◆ WORK TO BE COMPLETED ◆
Edit the records below so that each "Certification" reads "Registration", with every other part left unchanged. Leave the pictures out of your answer.

Excerpts from a dataset
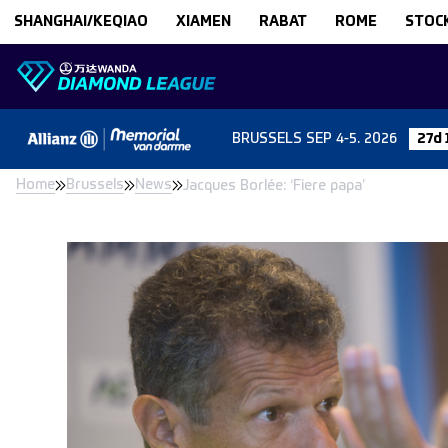
Skip to content
SHANGHAI/KEQIAO
XIAMEN
RABAT
ROME
STOC
BRUSSELS
SEP 4-5. 2026
27d 
Home
Brussels
News
Jacques Borlée: ‘Fiere papa’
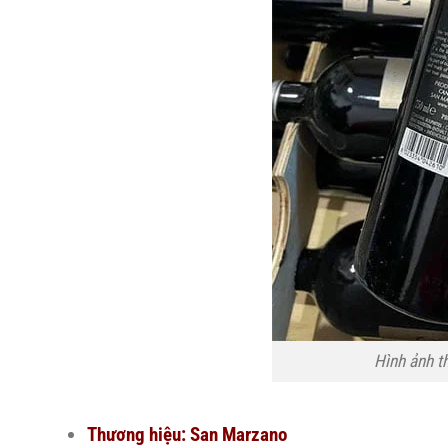
Hình ảnh t
Thương hiệu: San Marzano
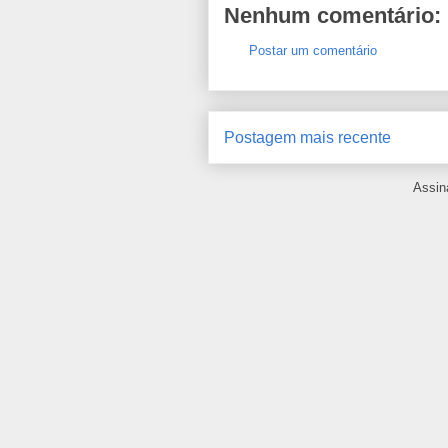
Nenhum comentário:
Postar um comentário
Postagem mais recente
Assin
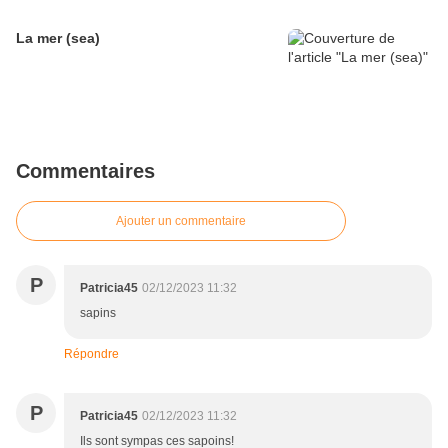
La mer (sea)
Commentaires
Ajouter un commentaire
P
Patricia45
02/12/2023 11:32
sapins
Répondre
P
Patricia45
02/12/2023 11:32
Ils sont sympas ces sapoins!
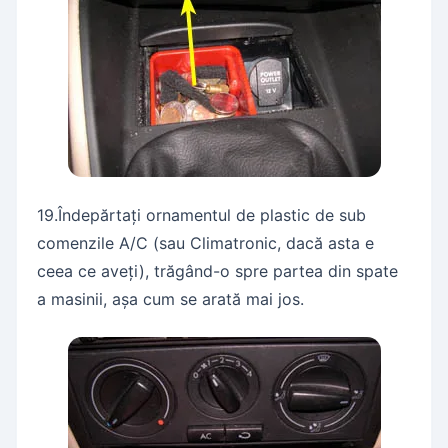
19.Îndepărtați ornamentul de plastic de sub
comenzile A/C (sau Climatronic, dacă asta e
ceea ce aveți), trăgând-o spre partea din spate
a masinii, așa cum se arată mai jos.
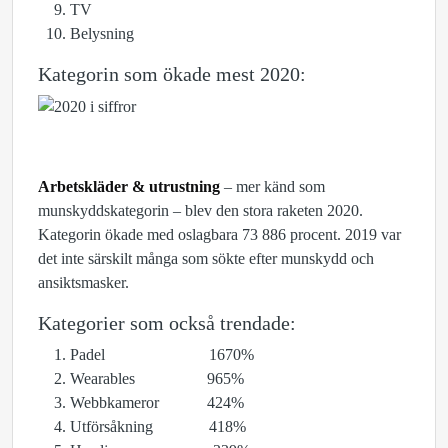
TV
Belysning
Kategorin som ökade mest 2020:
Arbetskläder & utrustning
– mer känd som
munskyddskategorin – blev den stora raketen 2020.
Kategorin ökade med oslagbara 73 886 procent. 2019 var
det inte särskilt många som sökte efter munskydd och
ansiktsmasker.
Kategorier som också trendade:
Padel 1670%
Wearables 965%
Webbkameror 424%
Utförsåkning 418%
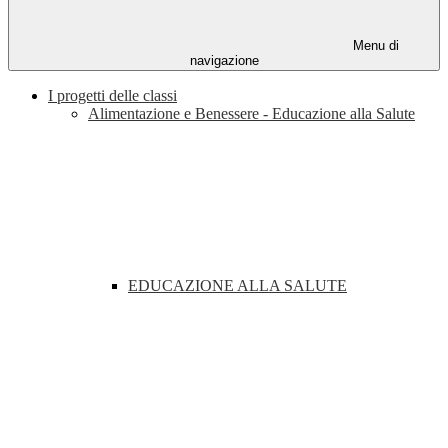
Menu di
navigazione
I progetti delle classi
Alimentazione e Benessere - Educazione alla Salute
EDUCAZIONE ALLA SALUTE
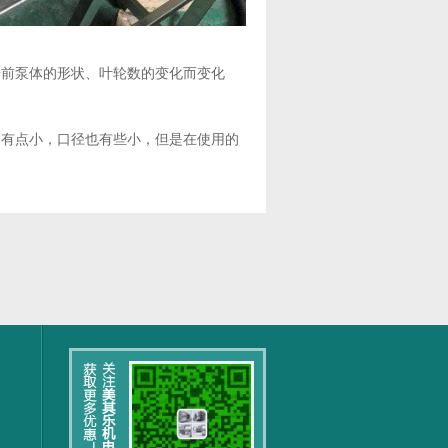
据前泵体的形状、叶轮数的变化而变化
稍有点小，口径也有些小，但是在使用的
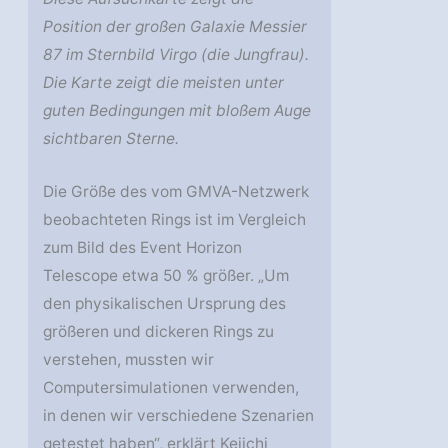
Position der großen Galaxie Messier
87 im Sternbild Virgo (die Jungfrau).
Die Karte zeigt die meisten unter
guten Bedingungen mit bloßem Auge
sichtbaren Sterne.
Die Größe des vom GMVA-Netzwerk
beobachteten Rings ist im Vergleich
zum Bild des Event Horizon
Telescope etwa 50 % größer. „Um
den physikalischen Ursprung des
größeren und dickeren Rings zu
verstehen, mussten wir
Computersimulationen verwenden,
in denen wir verschiedene Szenarien
getestet haben“, erklärt Keiichi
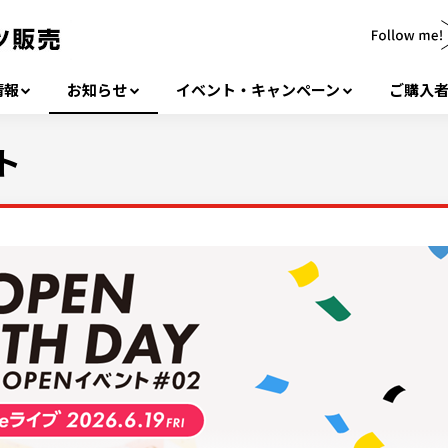
情報
お知らせ
イベント・キャンペーン
ご購入
ント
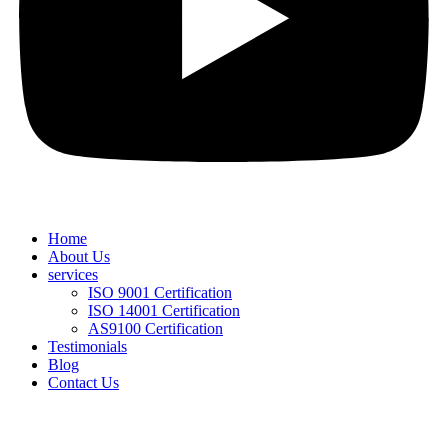
Home
About Us
services
ISO 9001 Certification
ISO 14001 Certification
AS9100 Certification
Testimonials
Blog
Contact Us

◆ RESPONSE TO THE EXERCISE ◆
Skip to content
SHANGHAI/KEQIAO
XIAMEN
RABAT
ROME
STOC
BRUSSELS
SEP 4-5. 2026
27d 
Home
Brussels
News
Jacques Borlée: ‘Fiere papa’
Hình ảnh t
Thương hiệu: San Marzano
Nenhum comentário:
Postar um comentário
Postagem mais recente
Assin
La mer (sea)
Commentaires
Ajouter un commentaire
P
Patricia45
02/12/2023 11:32
sapins
Répondre
P
Patricia45
02/12/2023 11:32
Ils sont sympas ces sapoins!
19.Îndepărtați ornamentul de plastic de sub
comenzile A/C (sau Climatronic, dacă asta e
ceea ce aveți), trăgând-o spre partea din spate
a masinii, așa cum se arată mai jos.
TV
Belysning
Kategorin som ökade mest 2020:
Arbetskläder & utrustning
– mer känd som
munskyddskategorin – blev den stora raketen 2020.
Kategorin ökade med oslagbara 73 886 procent. 2019 var
det inte särskilt många som sökte efter munskydd och
ansiktsmasker.
Kategorier som också trendade:
Padel 1670%
Wearables 965%
Webbkameror 424%
Utförsåkning 418%
Menu di
navigazione
I progetti delle classi
Alimentazione e Benessere - Educazione alla Salute
EDUCAZIONE ALLA SALUTE
据前泵体的形状、叶轮数的变化而变化
稍有点小，口径也有些小，但是在使用的
Position der großen Galaxie Messier
87 im Sternbild Virgo (die Jungfrau).
Die Karte zeigt die meisten unter
guten Bedingungen mit bloßem Auge
sichtbaren Sterne.
Die Größe des vom GMVA-Netzwerk
beobachteten Rings ist im Vergleich
zum Bild des Event Horizon
Telescope etwa 50 % größer. „Um
den physikalischen Ursprung des
größeren und dickeren Rings zu
verstehen, mussten wir
Computersimulationen verwenden,
in denen wir verschiedene Szenarien
getestet haben“, erklärt Keiichi
情報
お知らせ
イベント・キャンペーン
ご購入
ント
Home
About Us
services
ISO 9001 Registration
ISO 14001 Registration
AS9100 Registration
Testimonials
Blog
Contact Us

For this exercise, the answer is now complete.